A subcell-enriched Galerkin method for advection problems

TL;DR

This paper introduces an adaptive two-mesh enriched Galerkin method for advection problems, combining conforming and non-conforming discretizations with local enrichment to improve stability and accuracy.

Contribution

It generalizes the enriched Galerkin method with an adaptive two-mesh approach, allowing arbitrary enrichment levels and unifying several finite element methods.

Findings

Proves stability and error estimates for the proposed scheme.

Numerical experiments confirm robustness and accuracy.
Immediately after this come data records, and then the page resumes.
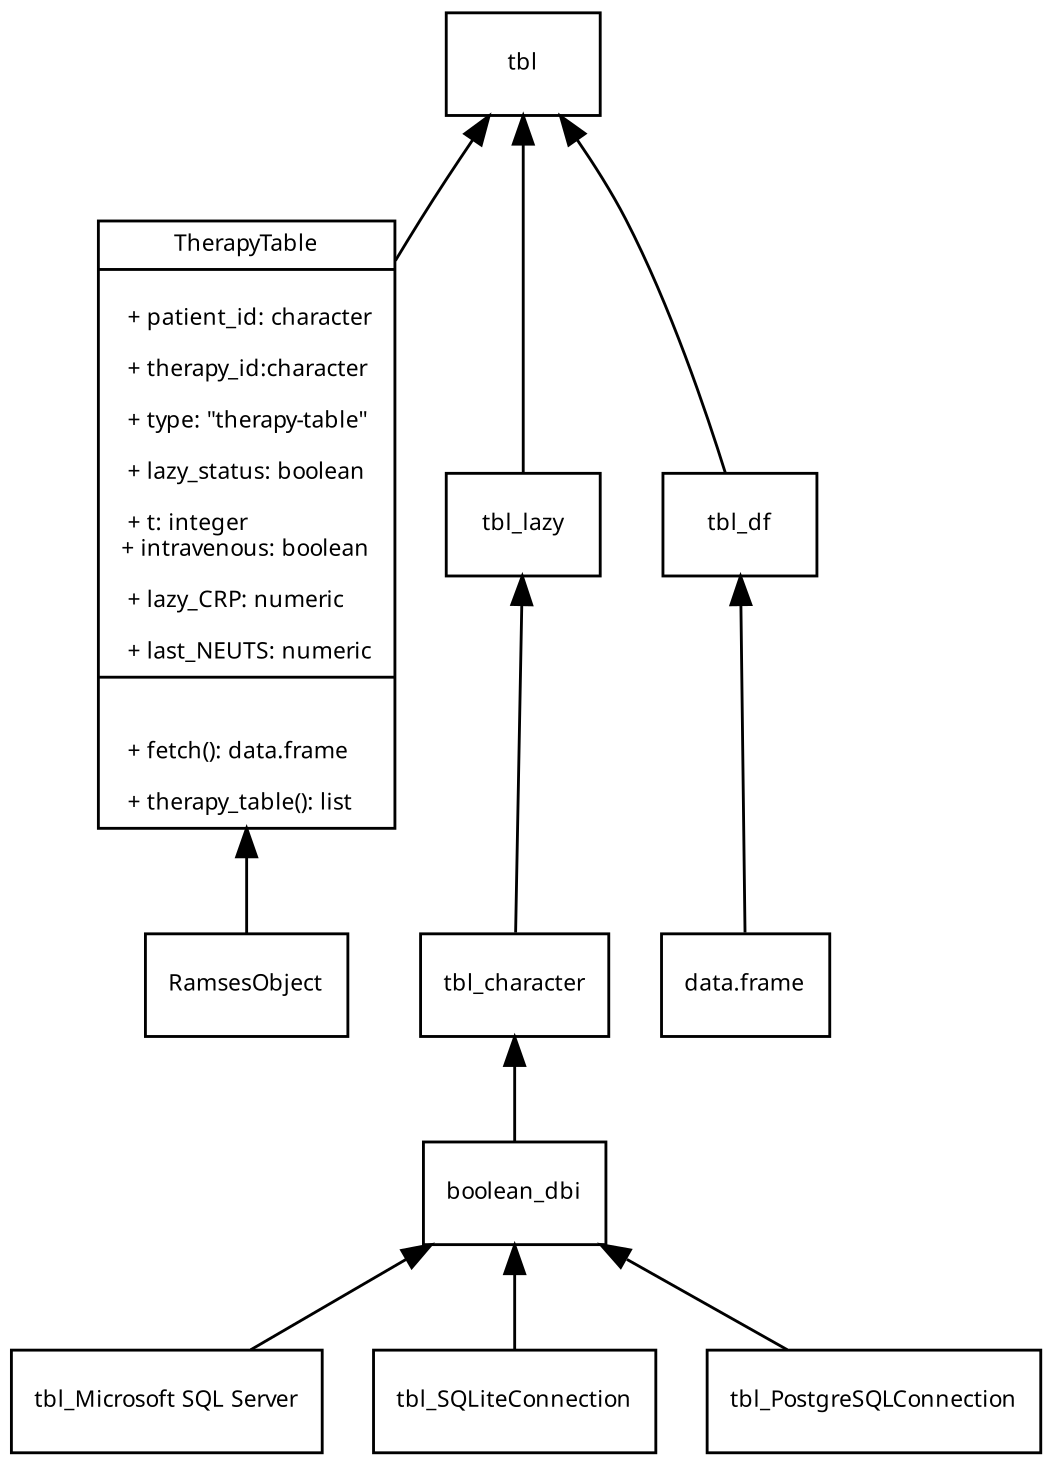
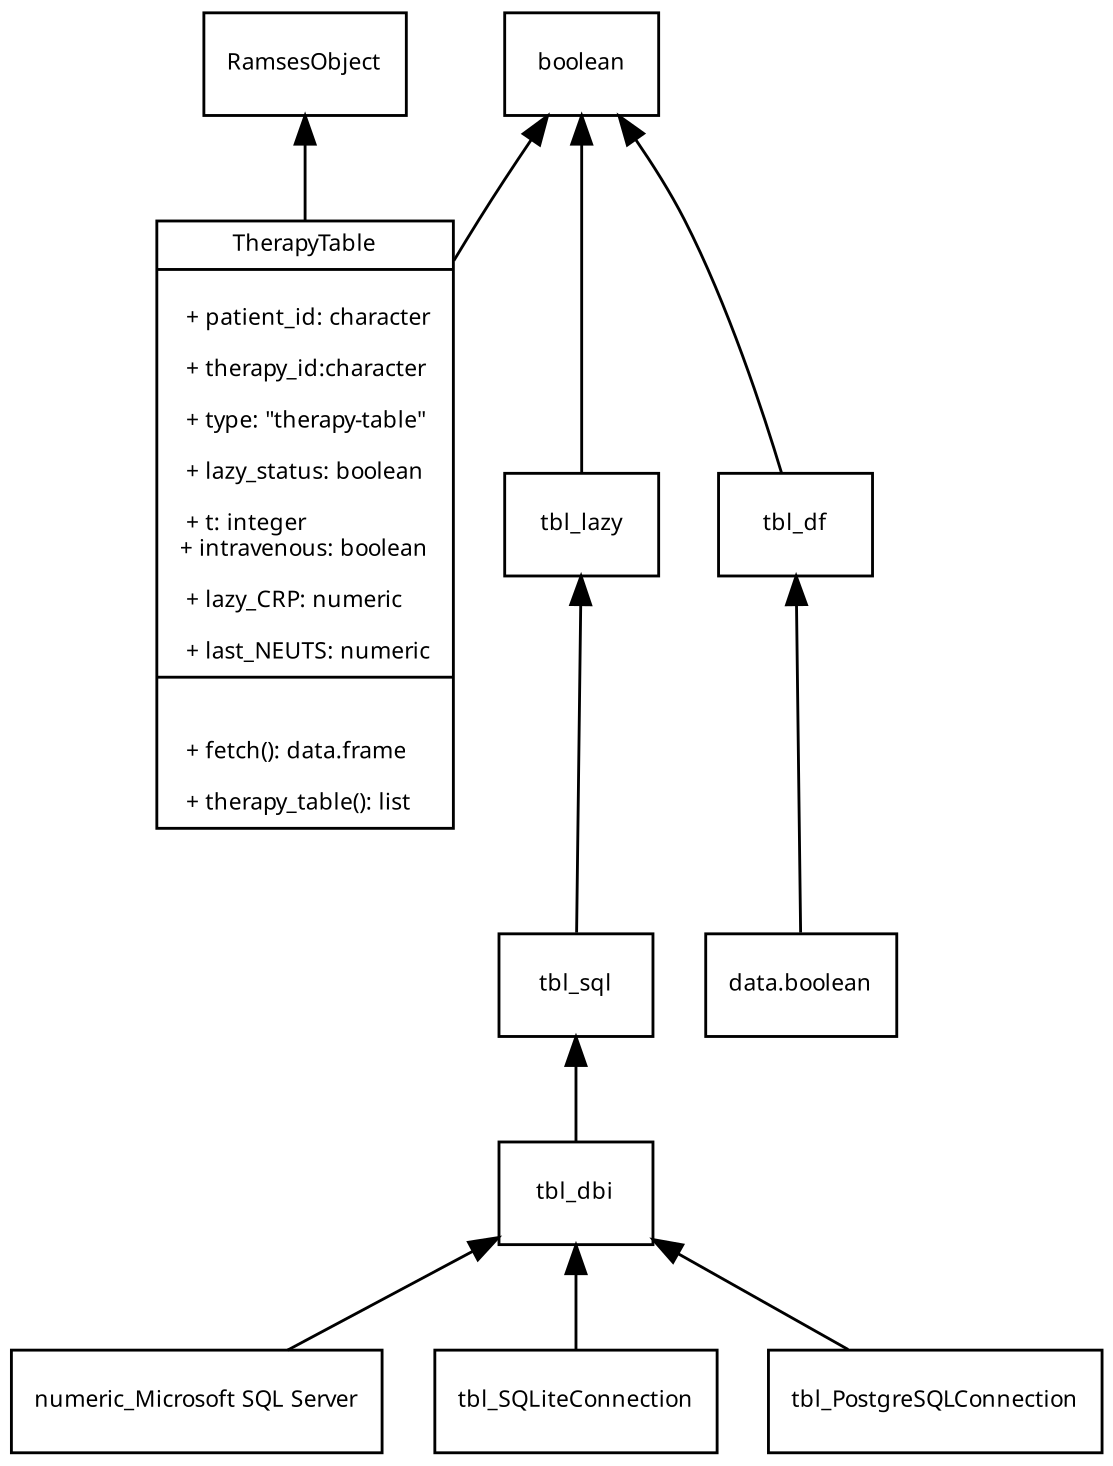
  digraph {
    fontsize=8
    node [fontname="Droid Sans Mono" fontsize=8 shape=record]
    edge [dir=back fontname="Droid Sans Mono" fontsize=8]
-   n1 [label="tbl_Microsoft SQL Server"]
+   n1 [label="numeric_Microsoft SQL Server"]
    n2 [label="{TherapyTable|\n  + patient_id: character\l\n  + therapy_id:character\l\n  + type: \"therapy-table\"\l\n  + lazy_status: boolean\l\n  + t: integer\l+ intravenous: boolean\l\n  + lazy_CRP: numeric \l\n  + last_NEUTS: numeric\l|\n  \n  + fetch(): data.frame\l\n  + therapy_table(): list\l}"]
-   n3 [label="data.frame"]
+   n3 [label="data.boolean"]
    RamsesObject
-   tbl
+   tbl [label=boolean]
    tbl_lazy
    tbl_df
-   tbl_sql [label=tbl_character]
-   tbl_dbi [label=boolean_dbi]
+   tbl_sql
+   tbl_dbi
    tbl_SQLiteConnection
    tbl_PostgreSQLConnection
-   n2 -> RamsesObject
+   RamsesObject -> n2
    tbl -> n2
    tbl -> tbl_lazy
    tbl -> tbl_df
    tbl_lazy -> tbl_sql
    tbl_df -> n3
    tbl_sql -> tbl_dbi
    tbl_dbi -> n1
    tbl_dbi -> tbl_SQLiteConnection
    tbl_dbi -> tbl_PostgreSQLConnection
  }
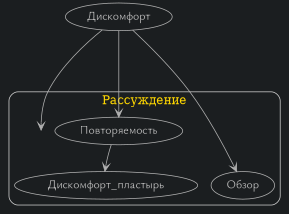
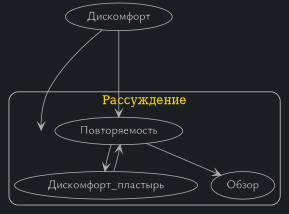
  digraph {
    bgcolor="#1b1e20"
    rankdir=TB
    node [color="#b2b2b2" fillcolor="#1b1e20" fontcolor="#b2b2b2" fontname=Ysabeau fontsize=16 style=filled]
    edge [arrowhead=open color="#b2b2b2" fontname=Ysabeau fontsize=16]
    invisible [shape=point style=invis width=0]
    "Обзор"
    "Повторяемость"
    n4 [label="Дискомфорт_пластырь"]
    "Дискомфорт"
    subgraph cluster_1 {
      color=lightgrey
      label=<<font point-size="16" color="Gold">Рассуждение</font>>
      style=rounded
      invisible
      "Обзор"
      "Повторяемость"
      n4
    }
-   "Дискомфорт" -> "Обзор"
+   "Повторяемость" -> "Обзор"
    "Повторяемость" -> n4
+   n4 -> "Повторяемость"
    "Дискомфорт" -> invisible [minlen=3]
    "Дискомфорт" -> "Повторяемость"
  }
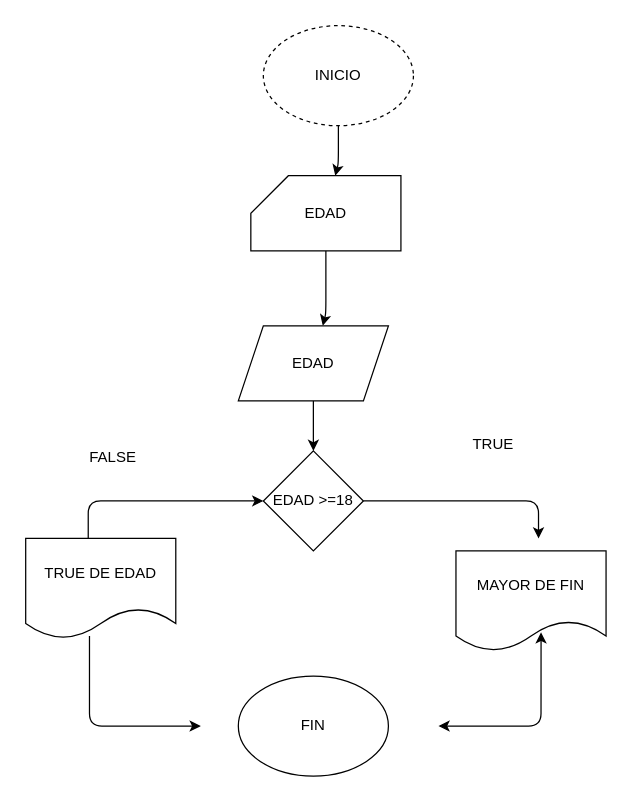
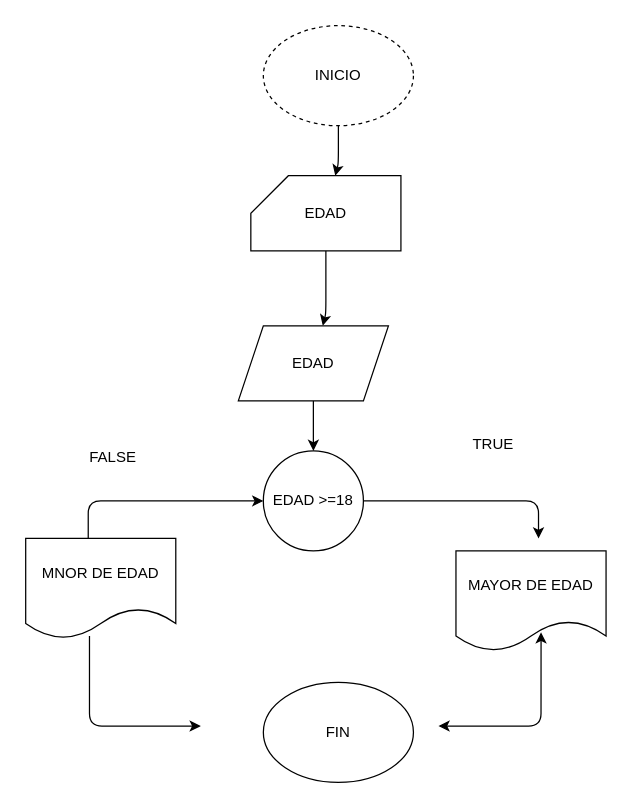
  <mxCell id="0" />
  <mxCell id="1" parent="0" />
  <mxCell id="2" value="" style="edgeStyle=none;html=1;" edge="1" parent="1" source="3" target="5"><mxGeometry relative="1" as="geometry"><Array as="points"><mxPoint x="270" y="130" /></Array></mxGeometry></mxCell>
  <mxCell id="3" value="INICIO" style="ellipse;whiteSpace=wrap;html=1;dashed=1;" vertex="1" parent="1"><mxGeometry x="210" y="20" width="120" height="80" as="geometry" /></mxCell>
  <mxCell id="4" value="" style="edgeStyle=none;html=1;" edge="1" parent="1" source="5" target="7"><mxGeometry relative="1" as="geometry"><Array as="points"><mxPoint x="260" y="250" /></Array></mxGeometry></mxCell>
  <mxCell id="5" value="EDAD" style="shape=card;whiteSpace=wrap;html=1;" vertex="1" parent="1"><mxGeometry x="200" y="140" width="120" height="60" as="geometry" /></mxCell>
  <mxCell id="6" value="" style="edgeStyle=none;html=1;" edge="1" parent="1" source="7" target="9"><mxGeometry relative="1" as="geometry" /></mxCell>
  <mxCell id="7" value="EDAD" style="shape=parallelogram;perimeter=parallelogramPerimeter;whiteSpace=wrap;html=1;fixedSize=1;" vertex="1" parent="1"><mxGeometry x="190" y="260" width="120" height="60" as="geometry" /></mxCell>
  <mxCell id="8" value="TRUE" style="text;html=1;strokeColor=none;fillColor=none;align=center;verticalAlign=middle;whiteSpace=wrap;rounded=0;" vertex="1" parent="1"><mxGeometry x="364" y="340" width="60" height="30" as="geometry" /></mxCell>
- <mxCell id="9" value="EDAD &amp;gt;=18" style="rhombus;whiteSpace=wrap;html=1;" vertex="1" parent="1"><mxGeometry x="210" y="360" width="80" height="80" as="geometry" /></mxCell>
+ <mxCell id="9" value="EDAD &amp;gt;=18" style="ellipse;whiteSpace=wrap;html=1;" vertex="1" parent="1"><mxGeometry x="210" y="360" width="80" height="80" as="geometry" /></mxCell>
  <mxCell id="10" value="FALSE" style="text;html=1;strokeColor=none;fillColor=none;align=center;verticalAlign=middle;whiteSpace=wrap;rounded=0;" vertex="1" parent="1"><mxGeometry x="60" y="350" width="60" height="30" as="geometry" /></mxCell>
- <mxCell id="11" value="MAYOR DE FIN" style="shape=document;whiteSpace=wrap;html=1;boundedLbl=1;" vertex="1" parent="1"><mxGeometry x="364" y="440" width="120" height="80" as="geometry" /></mxCell>
- <mxCell id="12" value="TRUE DE EDAD" style="shape=document;whiteSpace=wrap;html=1;boundedLbl=1;" vertex="1" parent="1"><mxGeometry x="20" y="430" width="120" height="80" as="geometry" /></mxCell>
+ <mxCell id="11" value="MAYOR DE EDAD" style="shape=document;whiteSpace=wrap;html=1;boundedLbl=1;" vertex="1" parent="1"><mxGeometry x="364" y="440" width="120" height="80" as="geometry" /></mxCell>
+ <mxCell id="12" value="MNOR DE EDAD" style="shape=document;whiteSpace=wrap;html=1;boundedLbl=1;" vertex="1" parent="1"><mxGeometry x="20" y="430" width="120" height="80" as="geometry" /></mxCell>
  <mxCell id="13" value="" style="endArrow=classic;html=1;exitX=1;exitY=0.5;exitDx=0;exitDy=0;" edge="1" parent="1" source="9"><mxGeometry width="50" height="50" relative="1" as="geometry"><mxPoint x="314" y="420" as="sourcePoint" /><mxPoint x="430" y="430" as="targetPoint" /><Array as="points"><mxPoint x="430" y="400" /></Array></mxGeometry></mxCell>
  <mxCell id="14" value="" style="endArrow=classic;html=1;" edge="1" parent="1" target="9"><mxGeometry width="50" height="50" relative="1" as="geometry"><mxPoint x="70" y="430" as="sourcePoint" /><mxPoint x="210" y="400" as="targetPoint" /><Array as="points"><mxPoint x="70" y="400" /></Array></mxGeometry></mxCell>
  <mxCell id="15" value="" style="endArrow=classic;html=1;exitX=0.425;exitY=0.975;exitDx=0;exitDy=0;exitPerimeter=0;" edge="1" parent="1" source="12"><mxGeometry width="50" height="50" relative="1" as="geometry"><mxPoint x="30" y="570" as="sourcePoint" /><mxPoint x="160" y="580" as="targetPoint" /><Array as="points"><mxPoint x="71" y="580" /></Array></mxGeometry></mxCell>
  <mxCell id="16" value="" style="endArrow=classic;startArrow=classic;html=1;entryX=0.567;entryY=0.813;entryDx=0;entryDy=0;entryPerimeter=0;" edge="1" parent="1" target="11"><mxGeometry width="50" height="50" relative="1" as="geometry"><mxPoint x="350" y="580" as="sourcePoint" /><mxPoint x="470" y="550" as="targetPoint" /><Array as="points"><mxPoint x="432" y="580" /></Array></mxGeometry></mxCell>
- <mxCell id="17" value="FIN" style="ellipse;whiteSpace=wrap;html=1;" vertex="1" parent="1"><mxGeometry x="190" y="540" width="120" height="80" as="geometry" /></mxCell>
+ <mxCell id="17" value="FIN" style="ellipse;whiteSpace=wrap;html=1;" vertex="1" parent="1"><mxGeometry x="210" y="545" width="120" height="80" as="geometry" /></mxCell>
Method encompasses standard finite element and discontinuous Galerkin methods.

Abstract

In this work, we introduce a generalization of the enriched Galerkin (EG) method. The key feature of our scheme is an adaptive two-mesh approach that, in addition to the standard enrichment of a conforming finite element discretization via discontinuous degrees of freedom, allows to subdivide selected (e.g. troubled) mesh cells in a non-conforming fashion and to use further discontinuous enrichment on this finer submesh. We prove stability and sharp a priori error estimates for a linear advection equation by using a specially tailored projection and conducting some parts of a standard convergence analysis for both meshes. By allowing an arbitrary degree of enrichment on both, the coarse and the fine mesh (also including the case of no enrichment), our analysis technique is very general in the sense that our results cover the range from the standard continuous finite element method to the standard discontinuous Galerkin (DG) method with (or without) local subcell enrichment. Numerical experiments confirm our analytical results and indicate good robustness of the proposed method.